[Given data Boundary: Start]

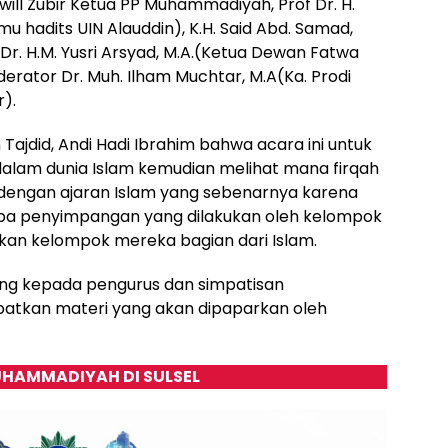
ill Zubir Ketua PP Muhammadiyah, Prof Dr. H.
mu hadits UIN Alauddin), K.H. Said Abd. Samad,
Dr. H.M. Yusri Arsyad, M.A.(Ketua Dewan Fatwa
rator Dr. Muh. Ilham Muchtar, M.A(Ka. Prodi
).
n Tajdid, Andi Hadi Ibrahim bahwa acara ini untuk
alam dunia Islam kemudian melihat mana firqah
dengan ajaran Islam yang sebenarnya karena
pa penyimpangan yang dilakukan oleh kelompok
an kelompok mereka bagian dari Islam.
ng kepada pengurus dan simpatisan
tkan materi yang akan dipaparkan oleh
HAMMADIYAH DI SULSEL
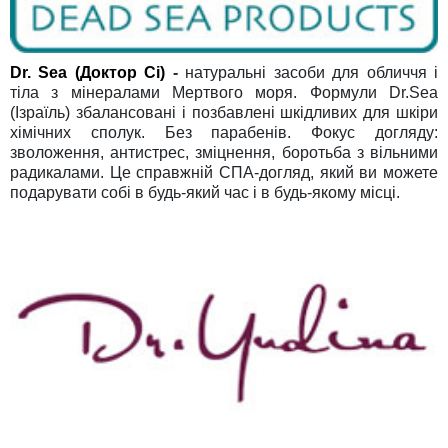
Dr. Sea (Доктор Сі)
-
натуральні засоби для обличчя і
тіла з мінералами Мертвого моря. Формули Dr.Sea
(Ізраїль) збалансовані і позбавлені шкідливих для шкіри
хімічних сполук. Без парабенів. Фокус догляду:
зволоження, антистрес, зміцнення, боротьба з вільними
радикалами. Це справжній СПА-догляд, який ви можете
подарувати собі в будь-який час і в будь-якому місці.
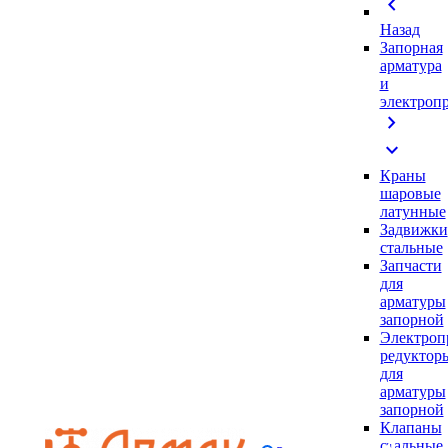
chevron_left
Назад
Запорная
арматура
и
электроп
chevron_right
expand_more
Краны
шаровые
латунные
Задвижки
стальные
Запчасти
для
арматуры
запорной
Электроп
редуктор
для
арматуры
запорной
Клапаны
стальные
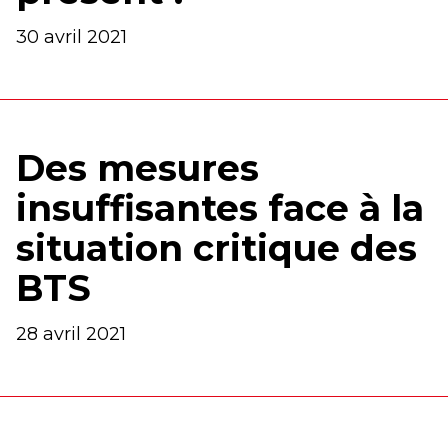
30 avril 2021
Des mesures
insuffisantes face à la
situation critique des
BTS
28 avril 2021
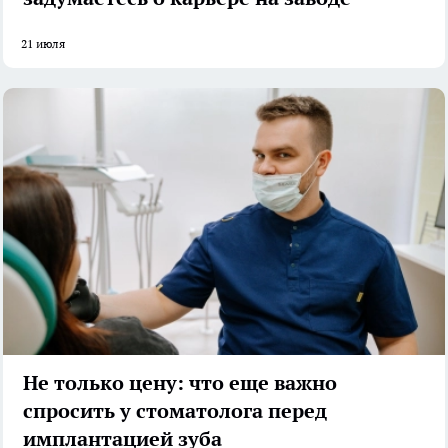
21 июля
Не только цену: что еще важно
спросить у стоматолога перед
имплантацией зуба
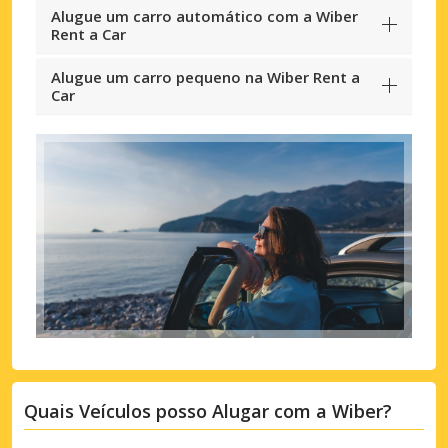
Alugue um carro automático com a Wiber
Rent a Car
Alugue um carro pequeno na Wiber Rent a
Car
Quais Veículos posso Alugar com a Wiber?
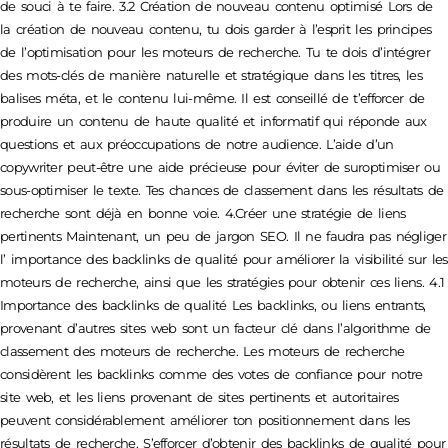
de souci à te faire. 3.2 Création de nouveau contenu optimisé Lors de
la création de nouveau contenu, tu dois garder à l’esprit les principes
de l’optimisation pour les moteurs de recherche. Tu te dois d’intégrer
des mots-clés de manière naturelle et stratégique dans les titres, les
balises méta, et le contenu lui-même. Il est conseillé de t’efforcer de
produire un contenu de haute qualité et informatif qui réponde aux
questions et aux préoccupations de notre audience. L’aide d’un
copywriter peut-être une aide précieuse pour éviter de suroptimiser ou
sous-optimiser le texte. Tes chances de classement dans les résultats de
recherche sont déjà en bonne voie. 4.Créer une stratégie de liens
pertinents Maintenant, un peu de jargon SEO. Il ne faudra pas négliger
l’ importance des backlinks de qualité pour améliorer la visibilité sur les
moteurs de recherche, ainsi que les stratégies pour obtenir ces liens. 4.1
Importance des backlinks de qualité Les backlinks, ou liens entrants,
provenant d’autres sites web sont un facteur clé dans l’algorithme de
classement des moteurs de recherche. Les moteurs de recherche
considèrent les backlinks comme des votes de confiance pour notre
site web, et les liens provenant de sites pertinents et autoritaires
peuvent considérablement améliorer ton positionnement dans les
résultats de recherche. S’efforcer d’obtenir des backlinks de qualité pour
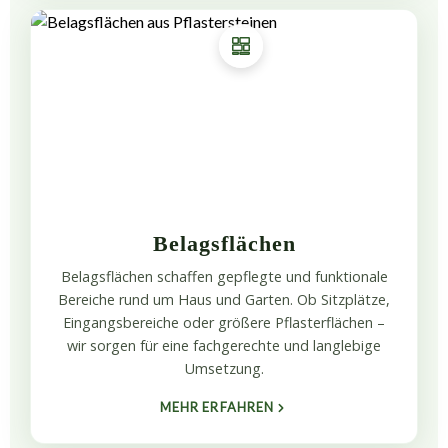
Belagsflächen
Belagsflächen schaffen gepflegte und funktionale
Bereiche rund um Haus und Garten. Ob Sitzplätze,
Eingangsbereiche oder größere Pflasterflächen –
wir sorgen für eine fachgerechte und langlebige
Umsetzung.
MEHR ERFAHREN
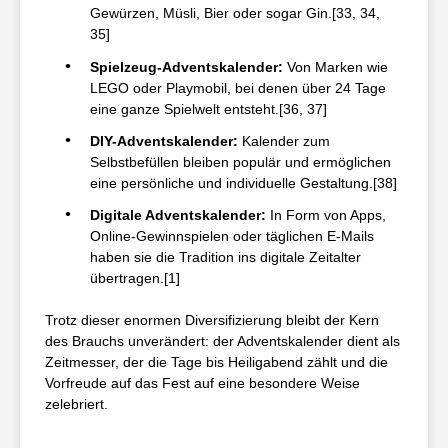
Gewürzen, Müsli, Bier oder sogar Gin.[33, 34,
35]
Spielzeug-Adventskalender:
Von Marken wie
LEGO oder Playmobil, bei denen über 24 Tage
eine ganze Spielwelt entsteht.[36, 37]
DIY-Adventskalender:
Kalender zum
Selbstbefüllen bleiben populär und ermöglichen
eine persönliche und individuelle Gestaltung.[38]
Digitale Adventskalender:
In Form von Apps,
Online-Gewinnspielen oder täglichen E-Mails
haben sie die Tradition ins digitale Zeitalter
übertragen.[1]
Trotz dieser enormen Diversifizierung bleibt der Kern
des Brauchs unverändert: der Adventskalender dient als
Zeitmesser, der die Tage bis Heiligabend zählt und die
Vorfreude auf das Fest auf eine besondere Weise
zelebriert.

[Given data Boundary: End]

The entries above need to be repeated word for word, minus their pictures.

■ **Reply to the exercise**
ill Zubir Ketua PP Muhammadiyah, Prof Dr. H.
mu hadits UIN Alauddin), K.H. Said Abd. Samad,
Dr. H.M. Yusri Arsyad, M.A.(Ketua Dewan Fatwa
rator Dr. Muh. Ilham Muchtar, M.A(Ka. Prodi
).
n Tajdid, Andi Hadi Ibrahim bahwa acara ini untuk
alam dunia Islam kemudian melihat mana firqah
dengan ajaran Islam yang sebenarnya karena
pa penyimpangan yang dilakukan oleh kelompok
an kelompok mereka bagian dari Islam.
ng kepada pengurus dan simpatisan
tkan materi yang akan dipaparkan oleh
HAMMADIYAH DI SULSEL
Dr. Sea (Доктор Сі)
-
натуральні засоби для обличчя і
тіла з мінералами Мертвого моря. Формули Dr.Sea
(Ізраїль) збалансовані і позбавлені шкідливих для шкіри
хімічних сполук. Без парабенів. Фокус догляду:
зволоження, антистрес, зміцнення, боротьба з вільними
радикалами. Це справжній СПА-догляд, який ви можете
подарувати собі в будь-який час і в будь-якому місці.
chevron_left
Назад
Запорная
арматура
и
электроп
chevron_right
expand_more
Краны
шаровые
латунные
Задвижки
стальные
Запчасти
для
арматуры
запорной
Электроп
редуктор
для
арматуры
запорной
Клапаны
стальные
30 avril 2021
Des mesures
insuffisantes face à la
situation critique des
BTS
28 avril 2021
21 июля
Не только цену: что еще важно
спросить у стоматолога перед
имплантацией зуба
Alugue um carro automático com a Wiber
Rent a Car
Alugue um carro pequeno na Wiber Rent a
Car
Quais Veículos posso Alugar com a Wiber?
de souci à te faire. 3.2 Création de nouveau contenu optimisé Lors de
la création de nouveau contenu, tu dois garder à l’esprit les principes
de l’optimisation pour les moteurs de recherche. Tu te dois d’intégrer
des mots-clés de manière naturelle et stratégique dans les titres, les
balises méta, et le contenu lui-même. Il est conseillé de t’efforcer de
produire un contenu de haute qualité et informatif qui réponde aux
questions et aux préoccupations de notre audience. L’aide d’un
copywriter peut-être une aide précieuse pour éviter de suroptimiser ou
sous-optimiser le texte. Tes chances de classement dans les résultats de
recherche sont déjà en bonne voie. 4.Créer une stratégie de liens
pertinents Maintenant, un peu de jargon SEO. Il ne faudra pas négliger
l’ importance des backlinks de qualité pour améliorer la visibilité sur les
moteurs de recherche, ainsi que les stratégies pour obtenir ces liens. 4.1
Importance des backlinks de qualité Les backlinks, ou liens entrants,
provenant d’autres sites web sont un facteur clé dans l’algorithme de
classement des moteurs de recherche. Les moteurs de recherche
considèrent les backlinks comme des votes de confiance pour notre
site web, et les liens provenant de sites pertinents et autoritaires
peuvent considérablement améliorer ton positionnement dans les
résultats de recherche. S’efforcer d’obtenir des backlinks de qualité pour
Belagsflächen
Belagsflächen schaffen gepflegte und funktionale
Bereiche rund um Haus und Garten. Ob Sitzplätze,
Eingangsbereiche oder größere Pflasterflächen –
wir sorgen für eine fachgerechte und langlebige
Umsetzung.
MEHR ERFAHREN
Gewürzen, Müsli, Bier oder sogar Gin.[33, 34,
35]
Spielzeug-Adventskalender:
Von Marken wie
LEGO oder Playmobil, bei denen über 24 Tage
eine ganze Spielwelt entsteht.[36, 37]
DIY-Adventskalender:
Kalender zum
Selbstbefüllen bleiben populär und ermöglichen
eine persönliche und individuelle Gestaltung.[38]
Digitale Adventskalender:
In Form von Apps,
Online-Gewinnspielen oder täglichen E-Mails
haben sie die Tradition ins digitale Zeitalter
übertragen.[1]
Trotz dieser enormen Diversifizierung bleibt der Kern
des Brauchs unverändert: der Adventskalender dient als
Zeitmesser, der die Tage bis Heiligabend zählt und die
Vorfreude auf das Fest auf eine besondere Weise
zelebriert.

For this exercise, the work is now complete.